Bei diesem Verfahren wird statt des sonst üblichen „Frontzahnjig“ eine vorher im Artikulator erstellte Bissschablone genutzt. Meiner Ansicht nach gibt diese dem Behandler mehr Sicherheit und weniger Fehlertoleranz über die vorliegende Bissrelation, da hier von Anfang an die Seitenzähne auch miteinbezogen werden. Diese Art der Bisshebung hat aber sicherlich seine Grenzen und sollte bei einer Anhebung im Maximalbereich von 4–5 mm eher vermieden werden. In diesen hohen Bereichen sollte weiterhin mit dem Gesichtsbogen und der Ausrichtung der Oberkieferfrontzähne zur Bipupillarlinie und der Camper’schen Ebene gearbeitet werden.
Durch die schrittweise Versorgung (erst UK dann OK; erst rechts dann links) kann zu jedem Zeitpunkt kontrolliert werden, ob sich die digital konstruierten Restaurationen auch in der Realität (also klinisch) harmonisch eingliedern lassen. Da sich die Anhebung der Vertikalen nach den Materialstärken richtet, bleibt sie weit unter den von der aktuellen Literatur empfohlenen maximalen Möglichkeiten von 4–5 mm. Aus meiner Sicht waren bei einer so geringen Anhebung von 1,5–2 mm im Verlauf keine funktionellen Beeinträchtigungen zu erwarten. Diese Ansicht bestätigte sich nach mehrmaliger Verlaufskontrolle in den ersten sechs Monaten nach der prothetischen Eingliederung. Der Patient blieb beschwerdefrei.
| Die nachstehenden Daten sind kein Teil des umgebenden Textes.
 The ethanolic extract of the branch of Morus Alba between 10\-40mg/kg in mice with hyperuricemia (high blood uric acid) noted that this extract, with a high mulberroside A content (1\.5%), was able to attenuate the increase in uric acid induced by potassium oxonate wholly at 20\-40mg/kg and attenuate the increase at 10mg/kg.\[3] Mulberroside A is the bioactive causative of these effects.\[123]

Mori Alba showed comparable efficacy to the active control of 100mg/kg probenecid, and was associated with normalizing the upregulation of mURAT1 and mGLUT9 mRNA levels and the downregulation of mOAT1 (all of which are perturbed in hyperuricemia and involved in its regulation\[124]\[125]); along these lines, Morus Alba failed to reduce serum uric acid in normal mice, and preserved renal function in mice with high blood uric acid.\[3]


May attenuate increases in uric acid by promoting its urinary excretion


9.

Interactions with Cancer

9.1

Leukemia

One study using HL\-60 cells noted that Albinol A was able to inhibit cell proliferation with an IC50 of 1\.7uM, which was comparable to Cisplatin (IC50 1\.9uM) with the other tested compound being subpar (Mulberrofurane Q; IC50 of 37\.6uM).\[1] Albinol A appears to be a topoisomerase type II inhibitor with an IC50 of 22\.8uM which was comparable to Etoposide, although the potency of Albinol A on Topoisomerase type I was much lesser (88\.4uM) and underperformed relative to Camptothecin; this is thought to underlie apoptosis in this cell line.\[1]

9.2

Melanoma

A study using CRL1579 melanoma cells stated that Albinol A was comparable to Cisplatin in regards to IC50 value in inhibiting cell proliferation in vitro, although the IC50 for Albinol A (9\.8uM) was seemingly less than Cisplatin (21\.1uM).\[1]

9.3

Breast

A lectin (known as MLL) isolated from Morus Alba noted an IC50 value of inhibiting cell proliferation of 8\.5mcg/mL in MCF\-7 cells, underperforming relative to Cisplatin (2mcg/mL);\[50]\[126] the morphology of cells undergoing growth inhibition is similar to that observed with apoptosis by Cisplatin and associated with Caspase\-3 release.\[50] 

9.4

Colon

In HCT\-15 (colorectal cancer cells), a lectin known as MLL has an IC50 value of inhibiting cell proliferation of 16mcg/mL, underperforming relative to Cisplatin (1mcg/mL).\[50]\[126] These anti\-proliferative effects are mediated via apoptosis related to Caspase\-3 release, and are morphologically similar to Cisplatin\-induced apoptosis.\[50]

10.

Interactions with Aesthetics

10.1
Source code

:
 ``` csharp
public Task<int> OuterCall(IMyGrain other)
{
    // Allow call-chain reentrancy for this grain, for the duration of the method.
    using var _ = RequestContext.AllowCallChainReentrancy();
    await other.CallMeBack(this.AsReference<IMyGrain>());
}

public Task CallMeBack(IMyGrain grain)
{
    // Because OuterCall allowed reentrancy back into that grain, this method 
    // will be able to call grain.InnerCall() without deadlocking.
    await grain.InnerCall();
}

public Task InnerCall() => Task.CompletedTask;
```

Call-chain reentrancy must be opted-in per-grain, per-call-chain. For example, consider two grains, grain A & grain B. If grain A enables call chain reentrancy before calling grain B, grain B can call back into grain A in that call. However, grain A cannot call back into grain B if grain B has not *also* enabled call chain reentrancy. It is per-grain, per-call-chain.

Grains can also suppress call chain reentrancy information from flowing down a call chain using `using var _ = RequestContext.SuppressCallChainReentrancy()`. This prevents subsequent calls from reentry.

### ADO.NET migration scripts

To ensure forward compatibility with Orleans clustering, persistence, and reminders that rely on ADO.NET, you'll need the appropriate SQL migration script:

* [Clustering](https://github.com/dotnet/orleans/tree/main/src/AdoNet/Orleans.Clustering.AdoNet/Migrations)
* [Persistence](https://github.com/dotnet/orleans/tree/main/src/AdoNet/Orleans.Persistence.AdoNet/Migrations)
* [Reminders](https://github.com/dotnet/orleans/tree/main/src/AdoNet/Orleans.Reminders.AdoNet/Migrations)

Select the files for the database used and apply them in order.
Die Vorteile des additiven Aufbaus der Zahnhartsubstanz mit Adhäsivtechnik in Verbindung mit digitaler Planung und der Umsetzung chairside liegen hier auf der Hand und sollten auch in Zukunft weiter verbessert werden.
Ich hoffe, mit diesem Konzept eine praktisch leicht umsetzbare Vorgehensweise für Bisshebungen chairside gezeigt zu haben und freue mich auf Feedback.
Dieser Beitrag ist in der cd cosmetic dentistry 2/24 erschienen.